The ban does not start until 2010, but the polyurethane-based swimsuit era that the swimwear giant Speedo introduced in the lead-up to last year's Beijing Olympics will effectively be ushered out, presumably with a bang, at the swimming World Championships that start in Rome on Sunday.

In the 17 months since the LZR Racer hit the market and spawned a host of imitators, more than 130 world records have fallen, including seven (in eight events) by Michael Phelps during the Beijing Olympics.

Phelps, a 14-time Olympic gold medalist, applauded FINA's proposal that racing suits be made of permeable materials and that there be limits to how much of a swimmer's body could be covered. The motion must be approved by the FINA Bureau when it convenes Tuesday.

"I like it," Phelps said. "I think it's going to be good."

In the Olympic individual events, only four world records remain from the pre-2008, pre-polyurethane era: the men's 400- and 1,500-meter freestyles, and the women's 100 breaststroke and 100 butterfly.

As setting world records became almost commonplace, the swimsuit controversy spread beyond issues of performance into the territory of morality.

The Briton Rebecca Adlington, who won gold medals in the 400 and 800 freestyles in Beijing, is sticking with the LZR Racer.

"I would never in a million years take a drug to help me, so why would I wear a suit just to improve my performance?" she told The Daily Telegraph. "It's just not who I am."
Jaked, an Italian-based manufacturer, is one of nearly two dozen companies that dived into the swimsuit race. Its 01 model has fewer panels and seams and more polyurethane than Speedo's high-tech offering.

There were concerns that swimsuit technology was encroaching on the sport's integrity as far back as 2000 when full-body suits were introduced, replacing men's lycra briefs and women's lycra one pieces.

At that time, the US Swimming Board of Directors convened a conference call. Dave Salo, the University of Southern California swim coach who was on the board then, said the members spent two hours discussing technology's slippery slope.

In a news conference last Friday, Corel Marculescu, the executive director of FINA, said, "We've been looking at this issue for six months only, trying to solve the problems." He added, "There's going to be no more an issue."

Before this week, FINA did not have a bylaw expressly forbidding swimsuits that might aid speed, buoyancy and endurance. Some retired swimming greats were openly questioning the governing body's stewardship of the sport. Franziska Van Almsick, a former world-record holder in the 200 freestyle, recently told the German newspaper Der Tagesspiegel, "They can't allow the full-body condom where all you see is the swimmer's face."

Salo, who coaches the American Rebecca Soni, the world-record holder in the women's 200 breaststroke, said, "I think when FINA didn't define the rules, it opened this quagmire for all the swimsuit companies because they looked around and said, 'Oh, there are no rules.'"

SUPPLIED RECORDS
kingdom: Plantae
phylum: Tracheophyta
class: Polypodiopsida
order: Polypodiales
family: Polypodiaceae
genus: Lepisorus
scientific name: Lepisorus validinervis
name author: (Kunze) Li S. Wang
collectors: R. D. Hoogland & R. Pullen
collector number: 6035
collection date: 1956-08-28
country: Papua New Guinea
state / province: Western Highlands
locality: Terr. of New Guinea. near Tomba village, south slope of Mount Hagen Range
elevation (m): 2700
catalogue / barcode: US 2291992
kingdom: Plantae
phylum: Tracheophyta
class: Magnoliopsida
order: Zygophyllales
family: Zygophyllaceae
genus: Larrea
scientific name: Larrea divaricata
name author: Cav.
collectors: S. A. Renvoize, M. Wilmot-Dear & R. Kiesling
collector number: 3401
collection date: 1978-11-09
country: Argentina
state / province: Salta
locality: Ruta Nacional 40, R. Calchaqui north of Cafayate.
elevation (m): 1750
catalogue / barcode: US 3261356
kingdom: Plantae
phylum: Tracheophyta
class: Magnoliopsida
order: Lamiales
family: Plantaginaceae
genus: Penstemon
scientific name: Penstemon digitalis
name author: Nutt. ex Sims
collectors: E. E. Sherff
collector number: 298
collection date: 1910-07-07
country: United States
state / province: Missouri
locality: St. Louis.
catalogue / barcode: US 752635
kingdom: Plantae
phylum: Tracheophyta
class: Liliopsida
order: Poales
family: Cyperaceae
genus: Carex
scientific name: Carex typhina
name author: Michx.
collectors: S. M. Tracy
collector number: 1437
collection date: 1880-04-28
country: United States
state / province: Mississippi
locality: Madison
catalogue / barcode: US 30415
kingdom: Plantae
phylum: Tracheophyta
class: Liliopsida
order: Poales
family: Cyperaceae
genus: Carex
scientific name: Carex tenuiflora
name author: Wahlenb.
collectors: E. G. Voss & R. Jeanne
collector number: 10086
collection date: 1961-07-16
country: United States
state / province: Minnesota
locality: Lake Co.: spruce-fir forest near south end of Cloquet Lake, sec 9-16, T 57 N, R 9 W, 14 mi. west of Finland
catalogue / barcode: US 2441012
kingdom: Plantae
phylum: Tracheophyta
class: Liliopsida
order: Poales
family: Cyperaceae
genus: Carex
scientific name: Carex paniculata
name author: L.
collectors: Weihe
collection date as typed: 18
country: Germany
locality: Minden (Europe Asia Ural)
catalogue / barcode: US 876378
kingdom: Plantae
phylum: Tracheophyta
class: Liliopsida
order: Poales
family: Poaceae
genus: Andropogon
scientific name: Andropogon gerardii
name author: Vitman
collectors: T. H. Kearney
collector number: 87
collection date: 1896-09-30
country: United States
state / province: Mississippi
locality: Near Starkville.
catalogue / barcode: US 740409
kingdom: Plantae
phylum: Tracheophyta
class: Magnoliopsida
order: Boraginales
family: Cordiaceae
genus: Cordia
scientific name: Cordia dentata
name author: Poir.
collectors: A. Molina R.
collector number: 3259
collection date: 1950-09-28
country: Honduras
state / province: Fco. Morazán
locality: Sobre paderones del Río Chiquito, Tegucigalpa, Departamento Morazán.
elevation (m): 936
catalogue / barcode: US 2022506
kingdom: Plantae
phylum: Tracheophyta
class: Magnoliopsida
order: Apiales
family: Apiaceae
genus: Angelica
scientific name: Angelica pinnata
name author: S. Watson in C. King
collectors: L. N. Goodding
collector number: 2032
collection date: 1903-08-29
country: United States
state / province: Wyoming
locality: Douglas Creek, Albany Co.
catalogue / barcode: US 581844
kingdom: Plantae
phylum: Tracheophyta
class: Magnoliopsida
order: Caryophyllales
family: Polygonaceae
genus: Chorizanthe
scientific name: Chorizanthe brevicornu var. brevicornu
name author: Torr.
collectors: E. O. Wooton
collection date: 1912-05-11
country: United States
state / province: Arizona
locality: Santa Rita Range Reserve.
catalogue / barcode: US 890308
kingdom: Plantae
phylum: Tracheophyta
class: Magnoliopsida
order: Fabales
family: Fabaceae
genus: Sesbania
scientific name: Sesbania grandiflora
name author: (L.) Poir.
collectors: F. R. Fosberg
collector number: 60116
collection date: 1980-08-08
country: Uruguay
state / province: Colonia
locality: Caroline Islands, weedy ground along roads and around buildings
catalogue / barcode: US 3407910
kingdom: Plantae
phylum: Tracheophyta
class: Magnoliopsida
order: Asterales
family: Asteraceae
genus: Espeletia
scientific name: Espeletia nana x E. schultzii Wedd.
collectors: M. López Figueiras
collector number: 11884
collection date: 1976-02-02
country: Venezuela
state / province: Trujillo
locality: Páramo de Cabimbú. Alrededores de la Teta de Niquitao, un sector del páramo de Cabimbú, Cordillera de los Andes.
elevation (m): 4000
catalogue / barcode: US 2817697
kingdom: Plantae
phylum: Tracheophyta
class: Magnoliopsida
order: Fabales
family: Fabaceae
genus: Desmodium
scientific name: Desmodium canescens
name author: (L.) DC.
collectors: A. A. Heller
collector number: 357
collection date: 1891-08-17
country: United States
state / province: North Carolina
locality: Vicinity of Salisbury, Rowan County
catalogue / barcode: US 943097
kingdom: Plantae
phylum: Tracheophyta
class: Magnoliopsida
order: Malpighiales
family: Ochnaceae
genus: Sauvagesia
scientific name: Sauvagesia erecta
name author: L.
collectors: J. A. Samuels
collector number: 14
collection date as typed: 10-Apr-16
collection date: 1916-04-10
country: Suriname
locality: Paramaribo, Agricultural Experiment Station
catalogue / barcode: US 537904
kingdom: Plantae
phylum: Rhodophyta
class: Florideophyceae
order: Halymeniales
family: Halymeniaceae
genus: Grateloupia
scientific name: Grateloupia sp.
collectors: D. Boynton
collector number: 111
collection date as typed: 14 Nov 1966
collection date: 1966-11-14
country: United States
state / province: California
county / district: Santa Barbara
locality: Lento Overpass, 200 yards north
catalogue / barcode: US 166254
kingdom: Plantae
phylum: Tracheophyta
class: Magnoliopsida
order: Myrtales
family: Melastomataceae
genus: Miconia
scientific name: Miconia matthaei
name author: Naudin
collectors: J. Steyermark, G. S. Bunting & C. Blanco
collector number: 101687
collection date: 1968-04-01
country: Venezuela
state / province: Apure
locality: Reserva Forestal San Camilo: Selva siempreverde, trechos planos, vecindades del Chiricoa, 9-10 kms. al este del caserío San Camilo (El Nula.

TASK TO COMPLETE
According to the swimsuit article, which Italian-based manufacturer makes the 01 model? The records come from a separate source and are unrelated to the text.

WORKED SOLUTION
Jaked